SYL1001 eye drops are a siRNA investigational new drug developed by Sylentis. SYL1001 has been developed to treat patients with Dry Eye Disease (DED). Currently the compound has completed Phase 2 of clinical development. The drug product has been formulated as an eye drops solution, in phosphate buffer saline, free of preservatives.

Methods : During the clinical trials corresponding to phases 1 and 2, and in order to select the best dose for the treatment of sign and symptoms of DED with SYL1001 eye drops, the solution was formulated in unit glass vials free of preservatives. Once the best dose was chosen, SYL1001 has been formulated in plastic ampoules in strips inside a foil to carry out phase 3 clinical trials and reach the market. Both types of primary pharmaceutical packaging have been compared in order to study the stability of the same formulation of SYL1001 drug product: unit-dose plastic containers (in strips inside a sachet) and in unit glass vials. These presentations have been tested under controlled stability conditions during 1 year with the aim to assess the stability of the medication and comply with the regulatory requirements.
The samples were placed in qualified chambers protected from light at the following conditions: 5(±3) C, 25 (±2) C, and 40 C for plastic unit dose strips. Glass vials containers were placed at 5(±3) C condition. All samples were analyzed at different time-points. Physicochemical and microbiological tests were performed in order to assess that the product is within specifications.
Impurities of both investigational new products were also compared with the time zero analysis of the drug substance.

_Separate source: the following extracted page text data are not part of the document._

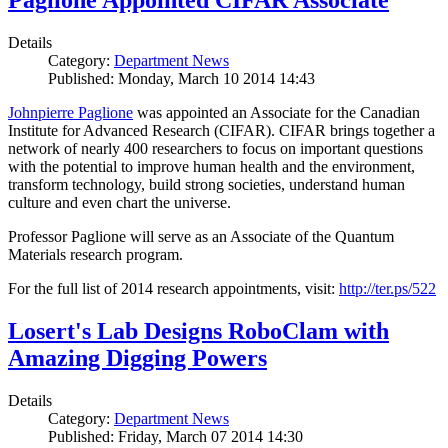
Paglione Appointed CIFAR Associate
Details
Category:
Department News
Published: Monday, March 10 2014 14:43
Johnpierre Paglione
was appointed an Associate for the Canadian
Institute for Advanced Research (CIFAR). CIFAR brings together a
network of nearly 400 researchers to focus on important questions
with the potential to improve human health and the environment,
transform technology, build strong societies, understand human
culture and even chart the universe.
Professor Paglione will serve as an Associate of the Quantum
Materials research program.
For the full list of 2014 research appointments, visit:
http://ter.ps/522
Losert's Lab Designs RoboClam with
Amazing Digging Powers
Details
Category:
Department News
Published: Friday, March 07 2014 14:30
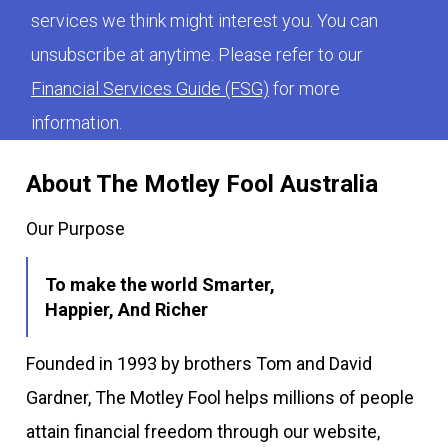
services we think might interest you. You can
unsubscribe at anytime. Please refer to our
Financial Services Guide (FSG)
for more
information.
About The Motley Fool Australia
Our Purpose
To make the world Smarter,
Happier, And Richer
Founded in 1993 by brothers Tom and David
Gardner, The Motley Fool helps millions of people
attain financial freedom through our website,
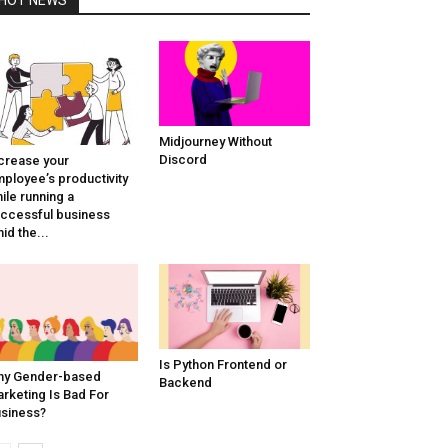
Midjourney Without
Discord
crease your
ployee’s productivity
ile running a
ccessful business
id the...
Is Python Frontend or
hy Gender-based
Backend
rketing Is Bad For
siness?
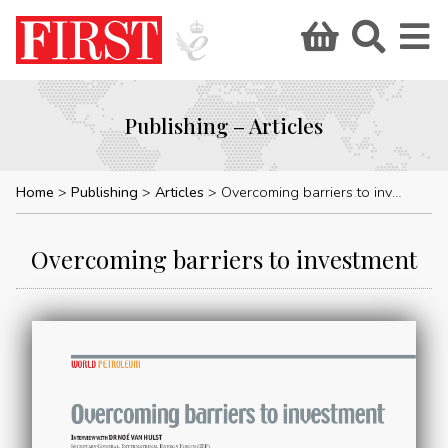
Publishing – Articles
Home
Publishing
Articles
Overcoming barriers to investment
Overcoming barriers to investment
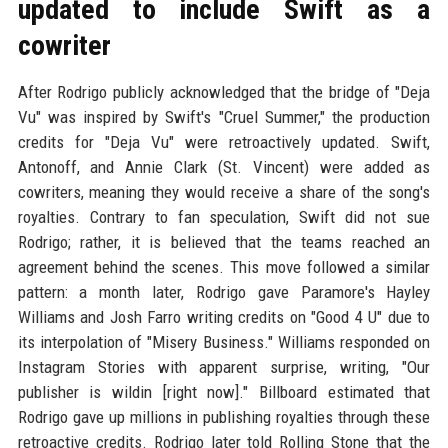
updated to include Swift as a
cowriter
After Rodrigo publicly acknowledged that the bridge of "Deja
Vu" was inspired by Swift's "Cruel Summer," the production
credits for "Deja Vu" were retroactively updated. Swift,
Antonoff, and Annie Clark (St. Vincent) were added as
cowriters, meaning they would receive a share of the song's
royalties. Contrary to fan speculation, Swift did not sue
Rodrigo; rather, it is believed that the teams reached an
agreement behind the scenes. This move followed a similar
pattern: a month later, Rodrigo gave Paramore's Hayley
Williams and Josh Farro writing credits on "Good 4 U" due to
its interpolation of "Misery Business." Williams responded on
Instagram Stories with apparent surprise, writing, "Our
publisher is wildin [right now]." Billboard estimated that
Rodrigo gave up millions in publishing royalties through these
retroactive credits. Rodrigo later told Rolling Stone that the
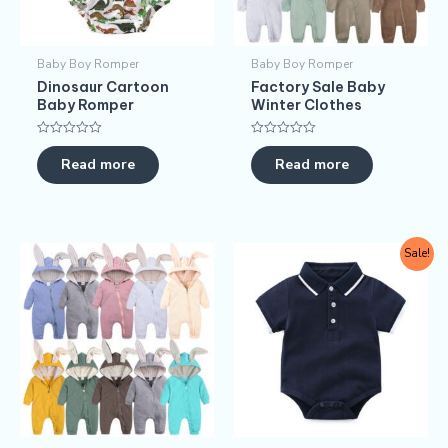
Baby Boy Romper
Baby Boy Romper
Dinosaur Cartoon
Factory Sale Baby
Baby Romper
Winter Clothes
Rated
Rated
0
0
Read more
Read more
out
out
of
of
5
5
Original
Current
This
Sale!
price
price
produc
was:
is:
$5.30.
$4.30.
has
multipl
variants
The
options
may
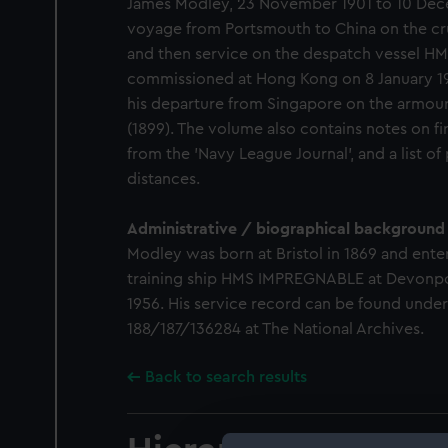
James Modley, 23 November 1901 to 10 Dece
voyage from Portsmouth to China on the cr
and then service on the despatch vessel HM
commissioned at Hong Kong on 8 January 190
his departure from Singapore on the armo
(1899). The volume also contains notes on firs
from the 'Navy League Journal', and a list of
distances.
Administrative / biographical background
Modley was born at Bristol in 1869 and ente
training ship HMS IMPREGNABLE at Devonpor
1956. His service record can be found unde
188/187/136284 at The National Archives.
Back to search results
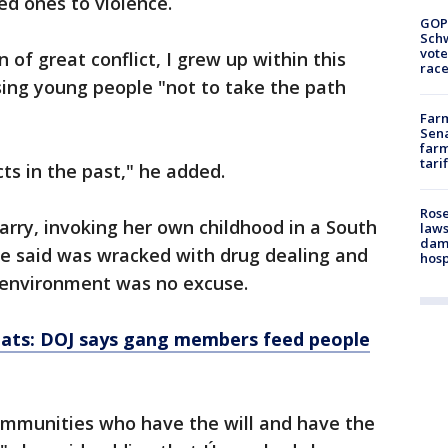
ved ones to violence.
GOP
Schw
vote
 of great conflict, I grew up within this
race
vising young people "not to take the path
Farm
Sena
farm
tari
ts in the past," he added.
Rose
izarry, invoking her own childhood in a South
laws
dam
e said was wracked with drug dealing and
hosp
t environment was no excuse.
reats: DOJ says gang members feed people
ommunities who have the will and have the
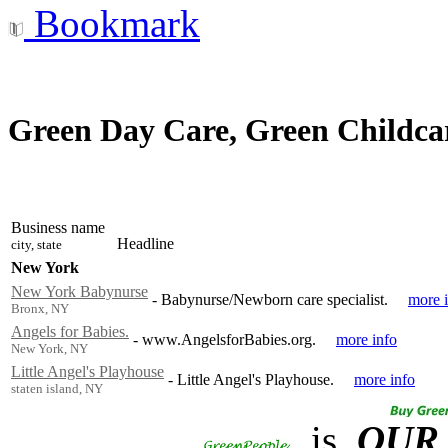
Bookmark
Green Day Care, Green Childca
Business name
Headline
city, state
New York
New York Babynurse
-
Babynurse/Newborn care specialist.
more 
Bronx, NY
Angels for Babies.
-
www.AngelsforBabies.org.
more info
New York, NY
Little Angel's Playhouse
-
Little Angel's Playhouse.
more info
staten island, NY
is
OUR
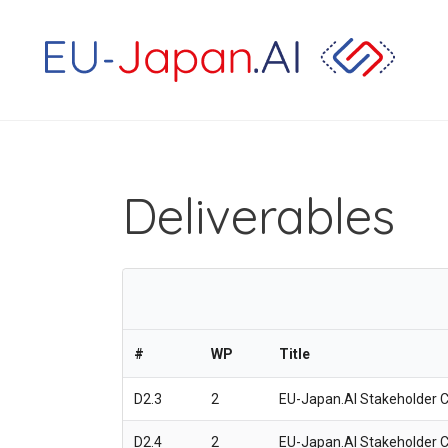
Deliverables
#
WP
Title
D2.3
2
EU-Japan.AI Stakeholder C
D2.4
2
EU-Japan.AI Stakeholder C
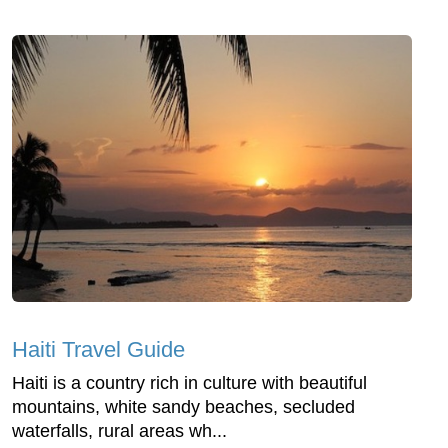
Haiti Travel Guide
Haiti is a country rich in culture with beautiful
mountains, white sandy beaches, secluded
waterfalls, rural areas wh...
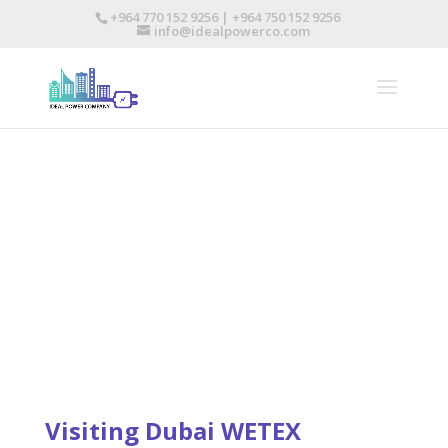
+964 770 152 9256 | +964 750 152 9256
info@idealpowerco.com
NEWS & EVENTS
Visiting Dubai WETEX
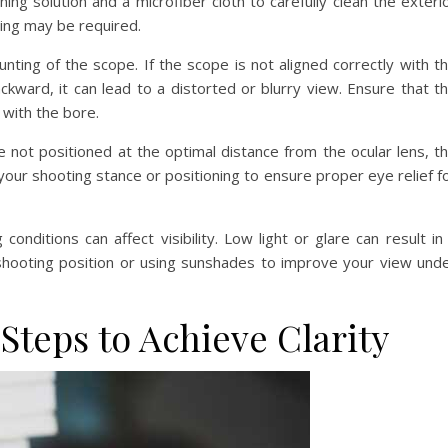
aning solution and a microfiber cloth to carefully clean the exteri
cing may be required.
ting of the scope. If the scope is not aligned correctly with t
backward, it can lead to a distorted or blurry view. Ensure that t
 with the bore.
are not positioned at the optimal distance from the ocular lens, t
 your shooting stance or positioning to ensure proper eye relief f
conditions can affect visibility. Low light or glare can result in
 shooting position or using sunshades to improve your view und
 Steps to Achieve Clarity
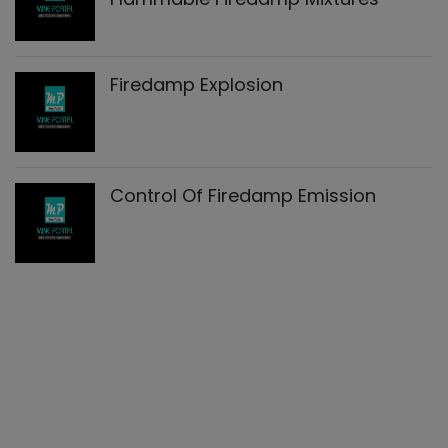
Firedamp Explosion
Control Of Firedamp Emission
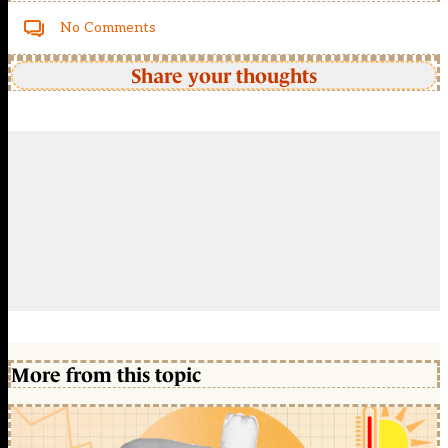
No Comments
Share your thoughts
More from this topic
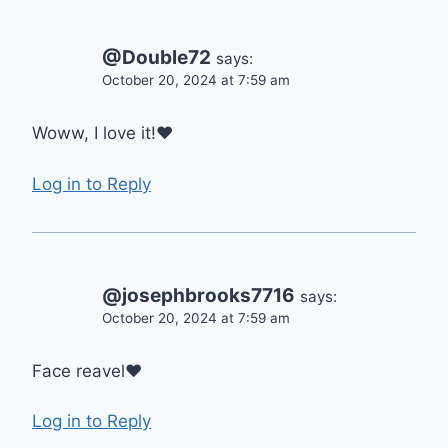
@Double72
says:
October 20, 2024 at 7:59 am
Woww, I love it!❤️
Log in to Reply
@josephbrooks7716
says:
October 20, 2024 at 7:59 am
Face reavel❤
Log in to Reply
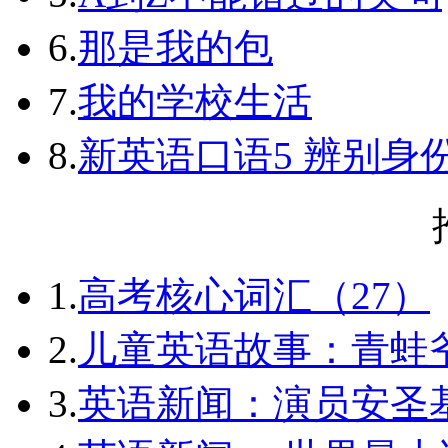
6.
那是我的包
7.
我的学校生活
8.
新英语口语5 辨别身
1.
高考核心词汇（27）
2.
儿童英语故事：青蛙爷
3.
英语新闻：演员安圣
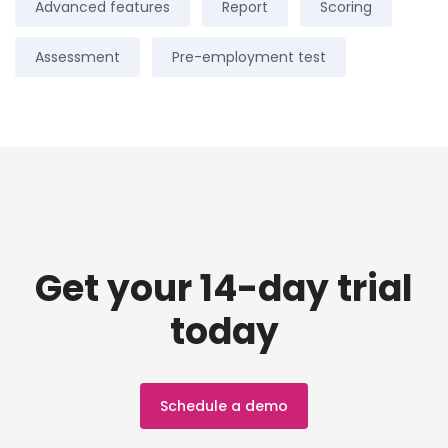
Advanced features
Report
Scoring
Assessment
Pre-employment test
Get your 14-day trial
today
Schedule a demo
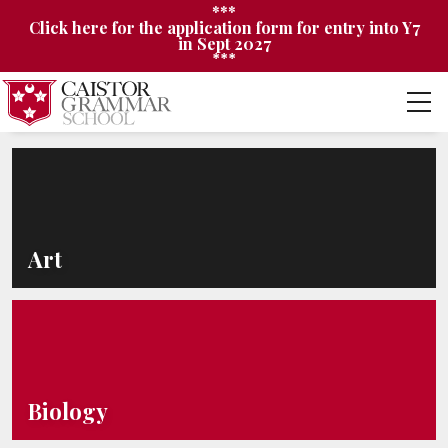
***
Click here for the application form for entry into Y7
in Sept 2027
***
Art
Biology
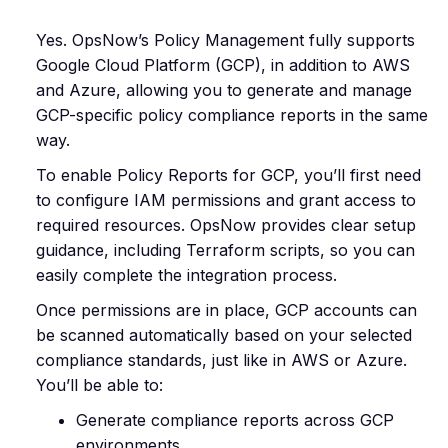
Yes. OpsNow’s Policy Management fully supports
Google Cloud Platform (GCP), in addition to AWS
and Azure, allowing you to generate and manage
GCP-specific policy compliance reports in the same
way.
To enable Policy Reports for GCP, you’ll first need
to configure IAM permissions and grant access to
required resources. OpsNow provides clear setup
guidance, including Terraform scripts, so you can
easily complete the integration process.
Once permissions are in place, GCP accounts can
be scanned automatically based on your selected
compliance standards, just like in AWS or Azure.
You’ll be able to:
Generate compliance reports across GCP
environments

Results : All formulations showed good stability at the studied conditions during the time-points studied.

Conclusions : SYL1001 drug product shows good stability properties during the time of the study and is able to be packed in both type of containers and complies with the specifications that guarantee the integrity of the medication.

This is an abstract that was submitted for the 2017 ARVO Annual Meeting, held in Baltimore, MD, May 7-11, 2017.